BMSC from MDS and AML patients show chromosomal abnormalities. Although the majority of cytogenetic aberrations in BMSC were not clonal and differed from chromosomal markers in HC from the same individual, detection of typical chromosomal changes in BMSC suggests enhanced genetic susceptibility of these cells in MDS/AML. This may indicate potential involvement of BMSC in the pathophysiology of MDS/AML.
骨髓间充质基质细胞(BMSC)是造血微环境的关键组成部分。血液系统疾病患者的BMSC是否存在细胞遗传学异常这一问题存在争议,一些研究表明它们细胞遗传学正常,而另一些研究则提供了其存在畸变的证据。
我们对31例骨髓增生异常综合征(MDS,n = 18)和急性髓系白血病(AML,n = 13)患者以及7名健康个体的造血细胞和BMSC进行了标准和分子细胞遗传学分析。在初次诊断时从新鲜骨髓穿刺物中分离单核细胞,用于造血细胞(HC)的细胞遗传学分析和BMSC的选择。
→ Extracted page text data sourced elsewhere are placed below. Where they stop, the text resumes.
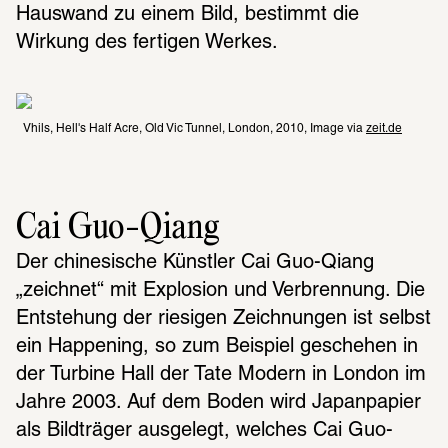
Hauswand zu einem Bild, bestimmt die 
Wirkung des fertigen Werkes.
Vhils, Hell's Half Acre, Old Vic Tunnel, London, 2010, Image via 
zeit.de
Cai Guo-Qiang
Der chinesische Künstler Cai Guo-Qiang 
„zeichnet“ mit Explosion und Verbrennung. Die 
Entstehung der riesigen Zeichnungen ist selbst 
ein Happening, so zum Beispiel geschehen in 
der Turbine Hall der Tate Modern in London im 
Jahre 2003. Auf dem Boden wird Japanpapier 
als Bildträger ausgelegt, welches Cai Guo-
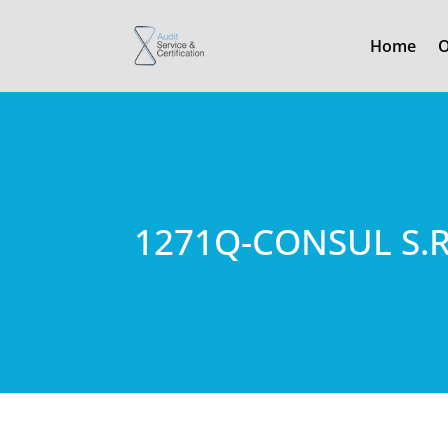
Home
O
1271Q-CONSUL S.R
在8例(44%)MDS和8例(61%)AML患者的HC中观察到克隆性细胞遗传学畸变。31例中有27例成功进行了BMSC的细胞遗传学分析。在16例MDS患者中的7例(44%)和11例AML患者中的6例(54%)的BMSC中可检测到结构染色体畸变,包括t(1;7)、t(4;7)、t(7;9)、t(7;10)、t(7;19)、t(15;17)等。BMSC中染色体的断点是白血病畸变的典型特征。两名患者显示出克隆性染色体标记。
MDS和AML患者的BMSC显示出染色体异常。尽管BMSC中的大多数细胞遗传学畸变不是克隆性的,且与同一个体HC中的染色体标记不同,但在BMSC中检测到典型的染色体变化表明这些细胞在MDS/AML中遗传易感性增强。这可能表明BMSC参与了MDS/AML的病理生理学过程。